== EXERCISE ==
Would you please output, word for word, the span of the listing below that opens on the line containing "(220, 171) none" and closes on the line containing "(595, 457) none"? Include both ends and nothing more.

== DATA EXTRACT ==
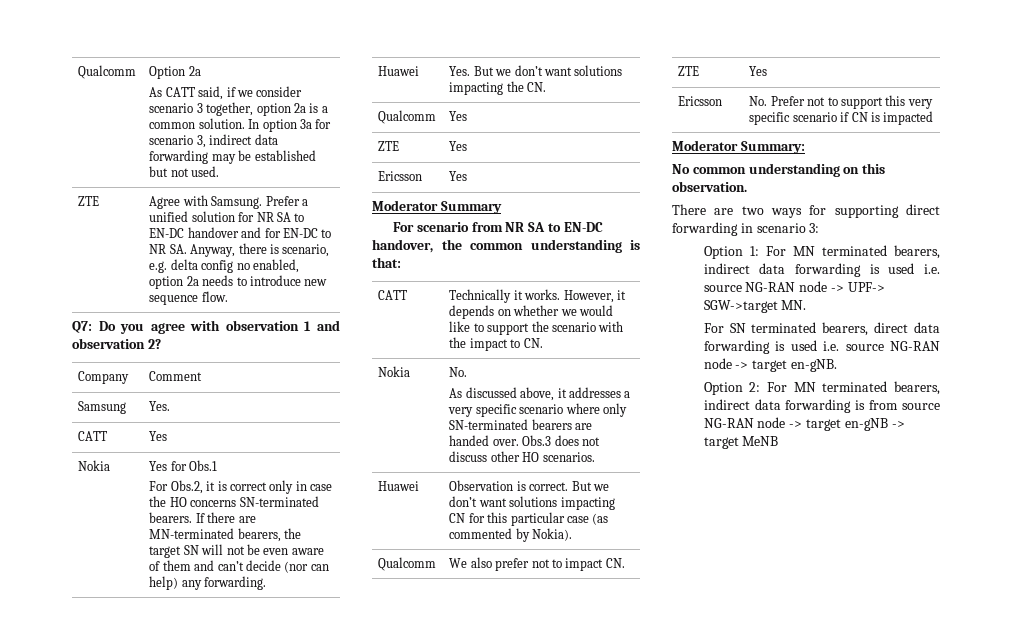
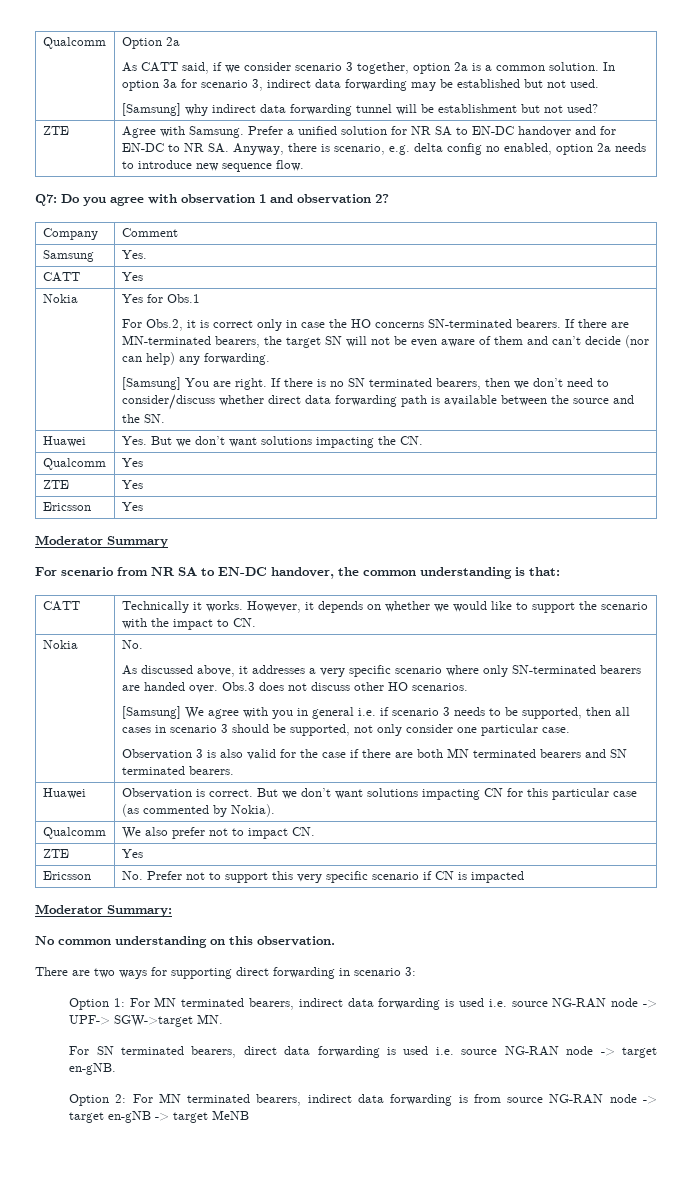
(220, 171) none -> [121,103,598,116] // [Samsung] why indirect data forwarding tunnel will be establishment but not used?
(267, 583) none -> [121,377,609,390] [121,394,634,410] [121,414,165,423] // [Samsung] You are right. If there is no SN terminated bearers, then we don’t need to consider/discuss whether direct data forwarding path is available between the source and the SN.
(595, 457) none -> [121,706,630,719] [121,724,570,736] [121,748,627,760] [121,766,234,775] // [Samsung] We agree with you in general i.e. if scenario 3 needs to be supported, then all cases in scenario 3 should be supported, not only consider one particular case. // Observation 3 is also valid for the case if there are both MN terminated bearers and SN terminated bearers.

---

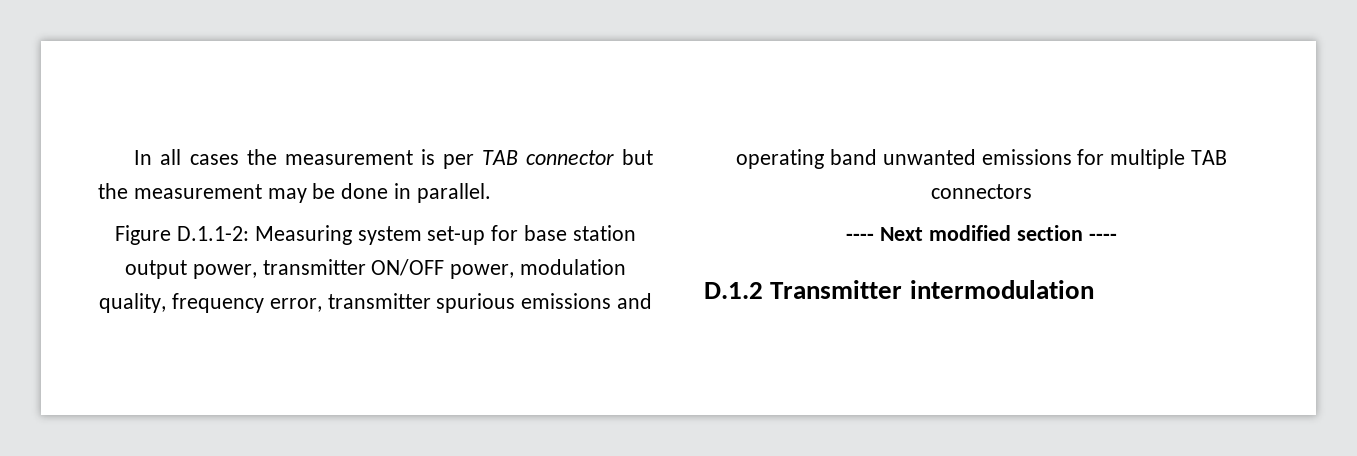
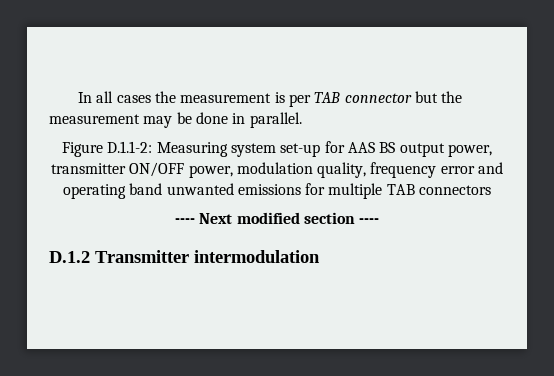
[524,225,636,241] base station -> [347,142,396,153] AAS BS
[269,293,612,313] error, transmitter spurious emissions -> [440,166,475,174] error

== PROBLEM SOLUTION ==
(220, 171) none -> [121,103,598,116] // [Samsung] why indirect data forwarding tunnel will be establishment but not used?
(267, 583) none -> [121,377,609,390] [121,394,634,410] [121,414,165,423] // [Samsung] You are right. If there is no SN terminated bearers, then we don’t need to consider/discuss whether direct data forwarding path is available between the source and the SN.
(595, 457) none -> [121,706,630,719] [121,724,570,736] [121,748,627,760] [121,766,234,775] // [Samsung] We agree with you in general i.e. if scenario 3 needs to be supported, then all cases in scenario 3 should be supported, not only consider one particular case. // Observation 3 is also valid for the case if there are both MN terminated bearers and SN terminated bearers.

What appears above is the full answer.